Select every line containing the word "down" from the material, and copy those lines.

## Provided entries
- - - - -
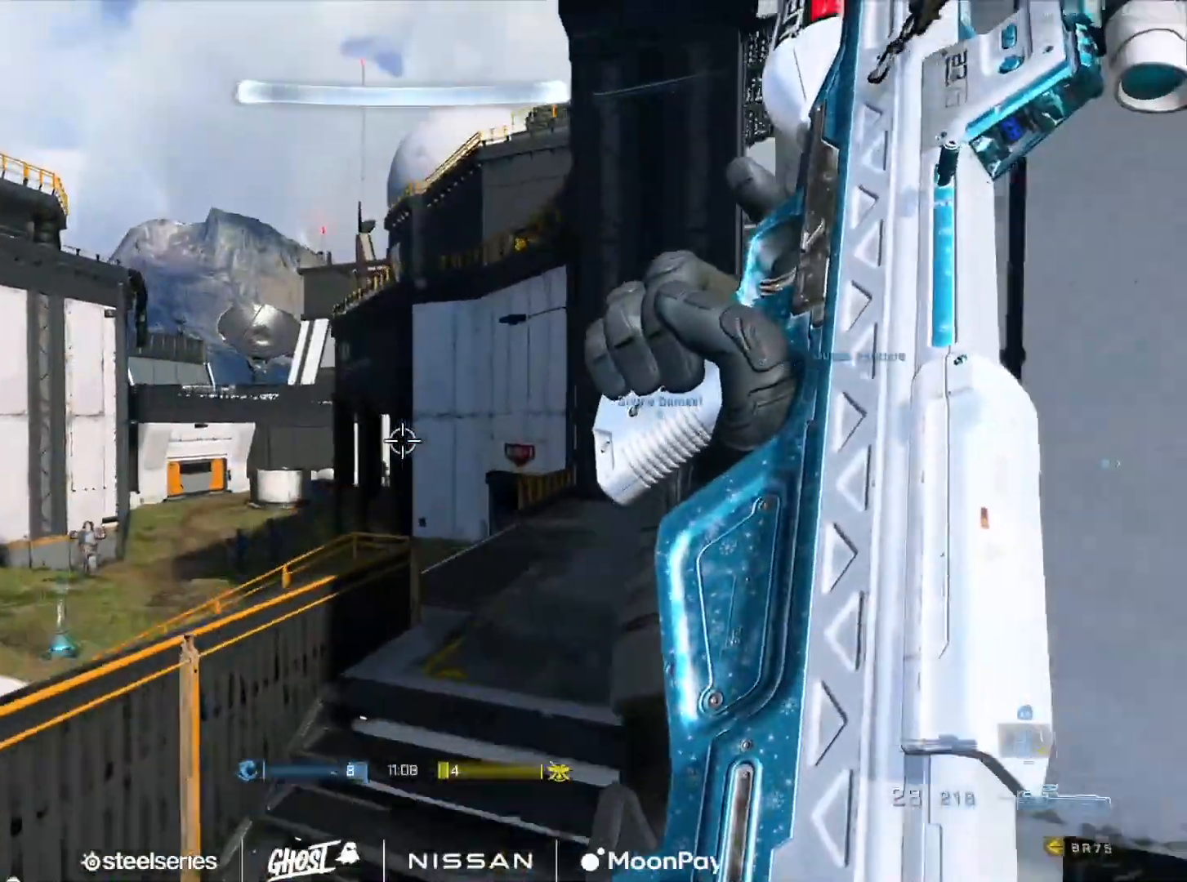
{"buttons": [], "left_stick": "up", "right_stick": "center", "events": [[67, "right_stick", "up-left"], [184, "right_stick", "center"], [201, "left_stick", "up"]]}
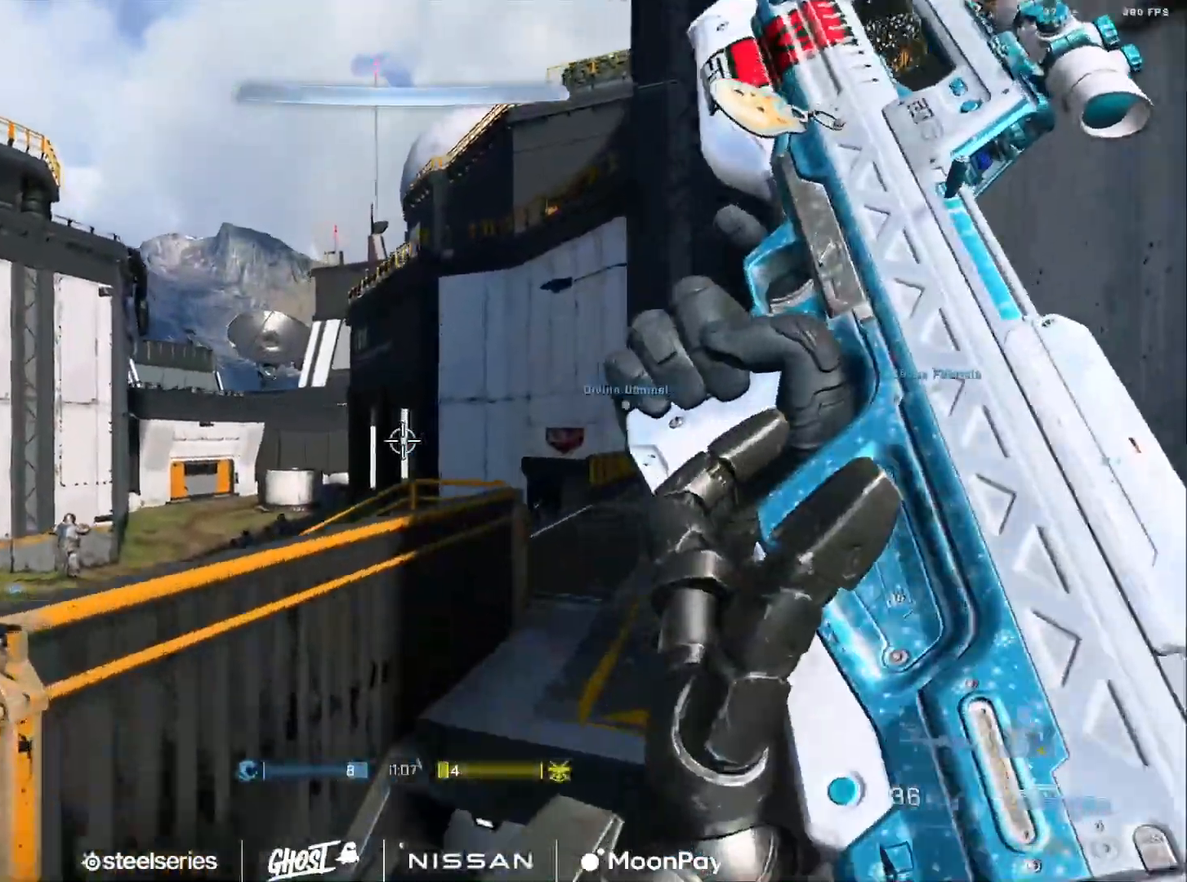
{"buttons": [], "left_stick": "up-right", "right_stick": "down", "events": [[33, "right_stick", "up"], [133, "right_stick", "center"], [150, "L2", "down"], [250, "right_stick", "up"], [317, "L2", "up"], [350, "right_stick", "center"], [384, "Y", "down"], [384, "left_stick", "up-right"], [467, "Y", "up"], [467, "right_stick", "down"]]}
- - - - -
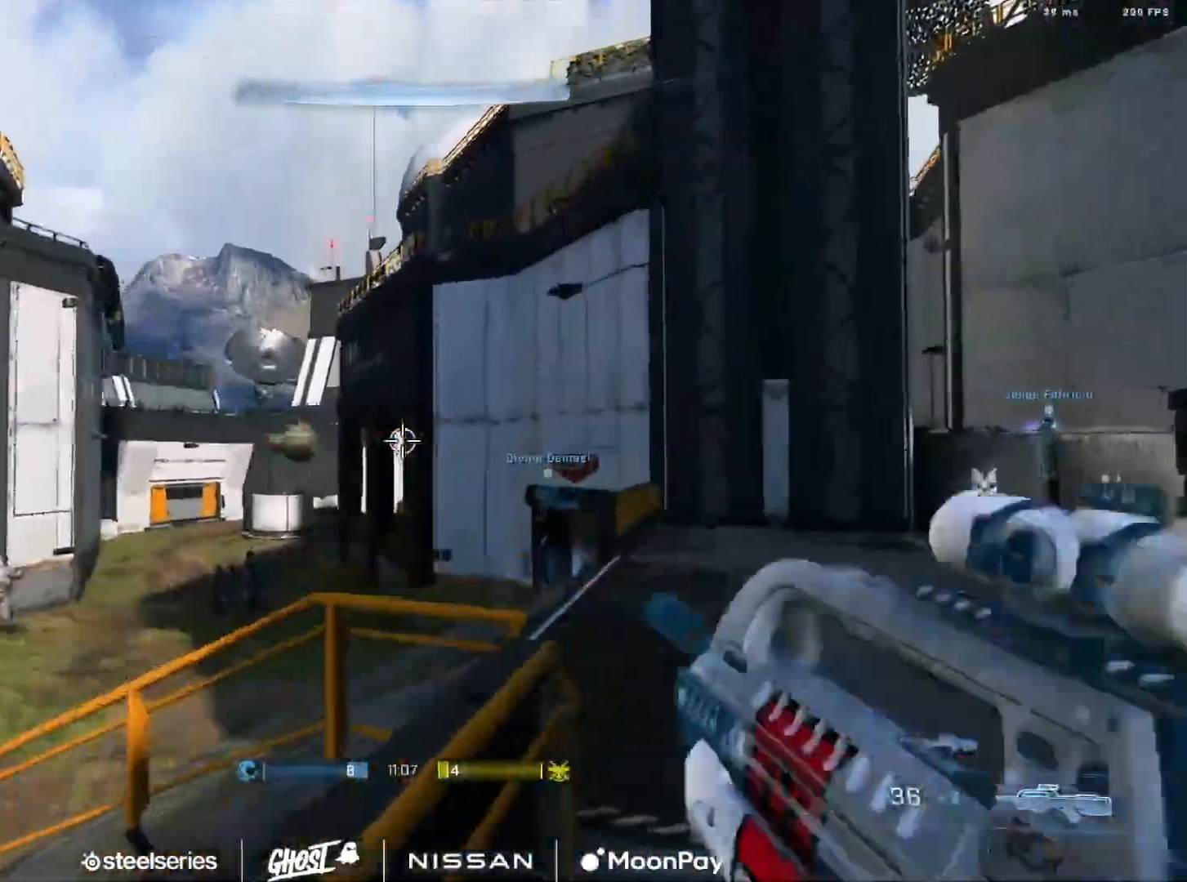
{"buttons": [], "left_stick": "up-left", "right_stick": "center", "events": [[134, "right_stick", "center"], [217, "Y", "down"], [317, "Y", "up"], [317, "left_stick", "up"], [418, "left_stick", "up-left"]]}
- - - - -
## Exercise solution
{"buttons": [], "left_stick": "up-right", "right_stick": "down", "events": [[33, "right_stick", "up"], [133, "right_stick", "center"], [150, "L2", "down"], [250, "right_stick", "up"], [317, "L2", "up"], [350, "right_stick", "center"], [384, "Y", "down"], [384, "left_stick", "up-right"], [467, "Y", "up"], [467, "right_stick", "down"]]}
{"buttons": [], "left_stick": "up-left", "right_stick": "center", "events": [[134, "right_stick", "center"], [217, "Y", "down"], [317, "Y", "up"], [317, "left_stick", "up"], [418, "left_stick", "up-left"]]}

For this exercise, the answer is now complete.